Supplied text:
○ ○ ○ ○
The word “hit” is similar to “hid” (a hard “d” sounds much like the letter ”t”), and the word is curiously followed by “hisface” in the next line—the words “merged” together like the two playwrights.
That is, “He” [the engraver, but also the graver, who deals in Death] hath “hid” / “buried” his [the true Shakespeare’s / Shakespeares’] face.”
(In the case of more than one Shakespeare, the singular word, “face” would be a synecdoche, a literary figure in which a part represents the whole).
The words ”as he” are also written together, resulting in “ashe”: ”ash hath hid his face,” i.e., Death / Mourning (“Remember, man that thou art dust …”), but also Repentance / Penance (e.g., “sackcloth and ashes,” Ash Wednesday).
In addition, ashes are also used to Disguise (in 1 Kings 38, 41, for example, a prophet hides his identity by applying ashes to his eyes / face (e.g., in the Great Bible, Bishops, Geneva and King James Bibles of Shakespeare’s general timeframe. The Catholic Duoay Rheims used “dust,” and most modern translations refer to “bandages.”
Hisface; the Print would then furpaffe
would then furpaffe – vvudeurae = Edward de Vere
All, that was euer writ in braffe.
euer – ever = Vere
Incidentally, every (excuse the pun) Vere ”sighting” is usually positioned near a word with a “th” in it, which may represent the ”d” in ”de Vere” (similar sound), but I won’t insist on that too much, at this time.
But, fince he cannot, Reader, looke
But, since he cannot, Reader – ueereder = de Vere
bieereder = Derbie, Derbee = Derby
Not on his Picture, but his Booke.
Picture – ure = Vere
Reader … but his Booke – redrbibe = Derby
Derby is William Stanley’s title. Is de Vere’s title, Earl of Oxford / Oxenford, in Jonson’s poem as well? While there is no letter X in the poem, it can be transliterated based on sound, and in fact, spelling rules in tbe printing trade weren’t standardized until the mid-seventeenth century, well after the publication of the First Folio, according to the Oxford English Dictionary.
○ ○ ○ ○
Provided data:
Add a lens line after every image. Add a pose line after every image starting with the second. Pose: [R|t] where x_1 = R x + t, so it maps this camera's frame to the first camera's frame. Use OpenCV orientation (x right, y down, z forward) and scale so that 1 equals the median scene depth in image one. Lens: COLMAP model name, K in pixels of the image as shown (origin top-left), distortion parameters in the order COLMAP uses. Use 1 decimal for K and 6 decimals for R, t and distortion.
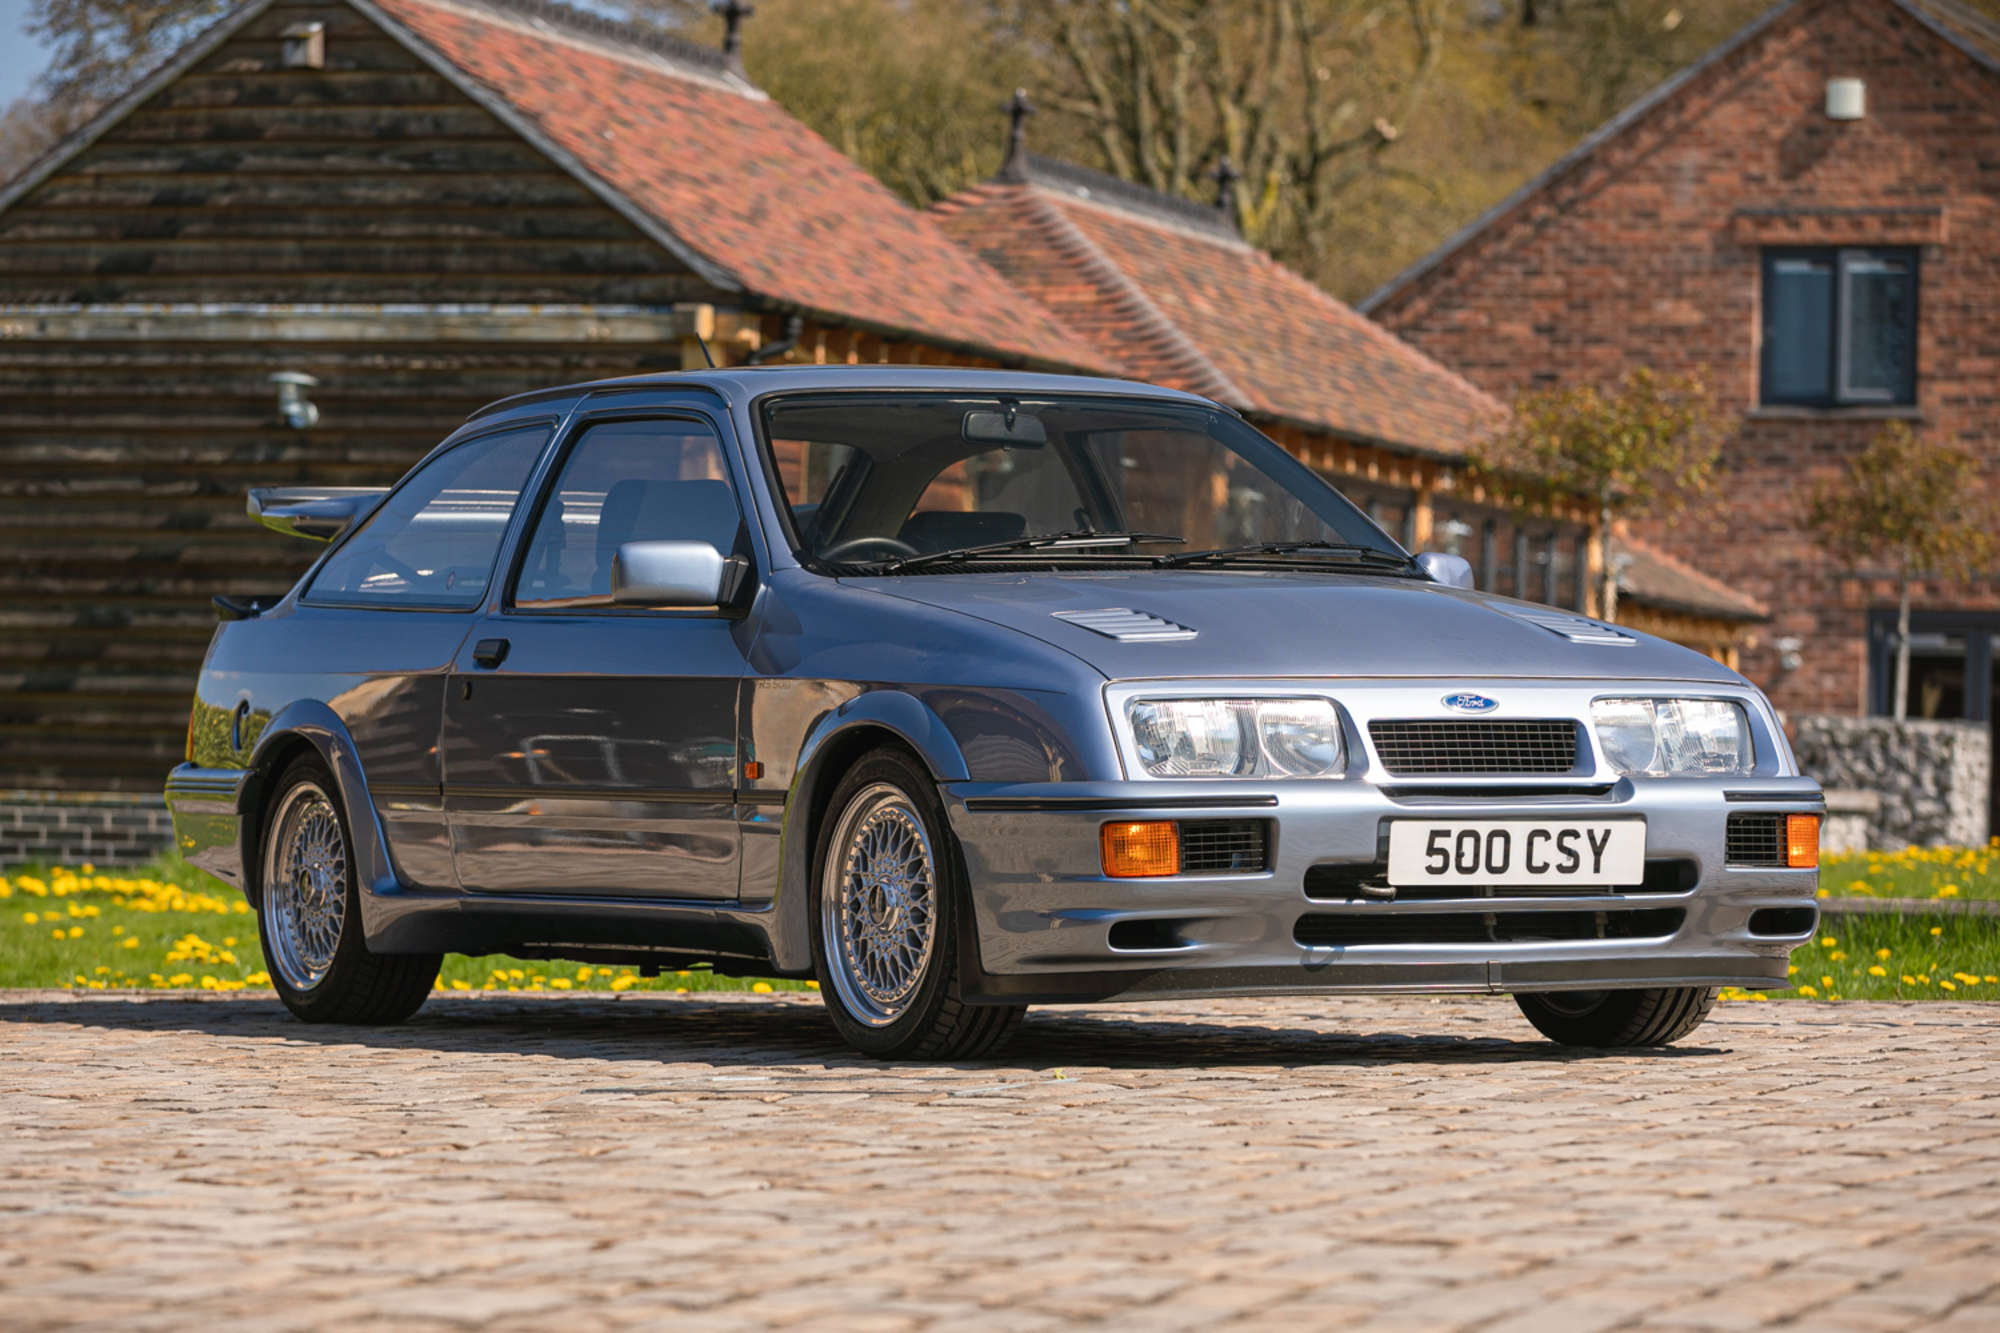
○ ○ ○ ○
Tasks to complete:
**a.** Reproduce word for word everything in the commentary on Jonson's poem from "Picture – ure" down to "Oxford English Dictionary.".
**b.** Which Bible translations does the commentary on Jonson's poem name?
**c.** Continue the commentary on Jonson's poem from its final sentence.

Answers per task:
**a.**
Picture – ure = Vere
Reader … but his Booke – redrbibe = Derby
Derby is William Stanley’s title. Is de Vere’s title, Earl of Oxford / Oxenford, in Jonson’s poem as well? While there is no letter X in the poem, it can be transliterated based on sound, and in fact, spelling rules in tbe printing trade weren’t standardized until the mid-seventeenth century, well after the publication of the First Folio, according to the Oxford English Dictionary.

**b.**
- Great Bible
- Bishops
- Geneva
- King James
- Duoay Rheims

**c.**
The well-educated, well-read Jonson certainly knew how Oxford was spelled— he was even granted honorary degree by both Cambridge and Oxford Universities— but he would not have wanted his anagram to be “too” obvious. We find, therefore, the following anagrams of de Vere and Stanley’s titles:
It was for gentle Shakefpeare cut;
tasforelskc = earl of ocksfort = Earl of Oxford
O,could he but hauedrawne his wit
oldebaudri – earl ov derbie = Earl of Derby
But, fince he cannot, Reader, looke
(s)fceatrdlok – earl of ocksford / earl of ocksenford = Earl of Oxford, Earl of Oxenford
bfieaordl – earl of derbie = Earl of Derby
In summary, ”LOOK” is the operative word. You’ll find Edward de Vere’s name within Jonson’s poem, “To the Reader,” but also in the title of his above-mentioned poem, ”To the Memory of My Beloved, the Author, Mr. William Shakespeare.”
ervdaw = Edward de Vere
oerfldask – earl of oksford = Earl of Oxford
“Edward de Vere” is present, too, in the epigraph at the beginning of this post:
That every word doth almost tell my name….
aevrwd = Edward de Vere
Shakespeare’s Sonnet 76 (Published 1609)
But, oh dear, Derby may be lurking there, too!
Muses can be fickle that way….
In Jonson’s poem, “To the Reader,” however, the de Vere anagrams outnumber the Derby references 2:1, indicating that the former is the principal author. Born in 1550, de Vere was eleven years Derby’s senior (see Pacuvius and Accius above).
I purposely skipped a couple of interesting references, but will try to catch them next time. Hopefully, the point has been made: two anagrams would have been a coincidence, but so many is a calculated pattern.
Except where the two names overlap, the de Vere anagrams (in blue) tend to skew left, while Derby’s (in Lancaster red) generally skew to our right. This positioning is clever, if we visualize what happens once the book is shut, and Jonson’s poem and Droeshout portrait of Shakespeare “press” together.
The Derby anagrams (on the righthand side of the poem) would close directly over the forward facing (i.e., “alive” at the time of publication) portion of Shakespeare’s torso (the figure’s chest, lefthand side of portrait).
By contrast, the de Vere anagrams would cover most of the engraving, but in particular, that section of the body that moves away (departed / deceased).
And vero (in truth / truly), Edward de Vere, 17th Earl of Oxford, whom some consider the true author of the Shakespeare canon, had passed away almost twenty years earlier, in 1604.
De Vere was survived, among others, by his daughter Elizabeth Stanley (née Vere), Countess of Derby, and his son-in-law, William Stanley, Sixth Earl of Derby.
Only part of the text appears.